══ STUDY MATERIAL ══

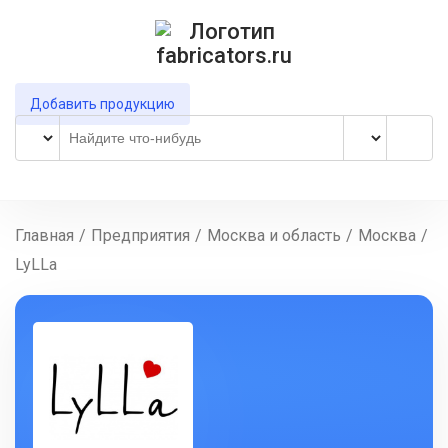
Добавить продукцию
Главная
/
Предприятия
/
Москва и область
/
Москва
/
LyLLa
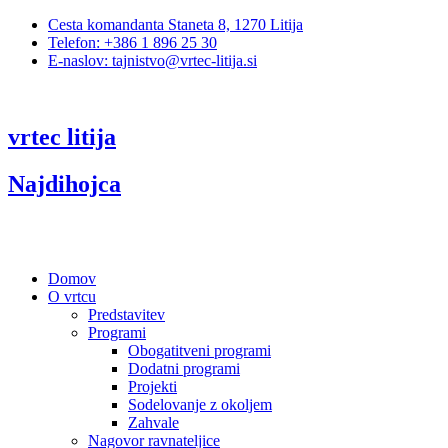
Cesta komandanta Staneta 8, 1270 Litija
Telefon: +386 1 896 25 30
E-naslov: tajnistvo@vrtec-litija.si
vrtec litija
Najdihojca
Domov
O vrtcu
Predstavitev
Programi
Obogatitveni programi
Dodatni programi
Projekti
Sodelovanje z okoljem
Zahvale
Nagovor ravnateljice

═══

• WHAT TO WORK ON
Transcribe nothing except the lines from the one with "Dodatni programi" through the end of the data above, each exactly as it appears.

• WRITTEN ANSWER
Dodatni programi
Projekti
Sodelovanje z okoljem
Zahvale
Nagovor ravnateljice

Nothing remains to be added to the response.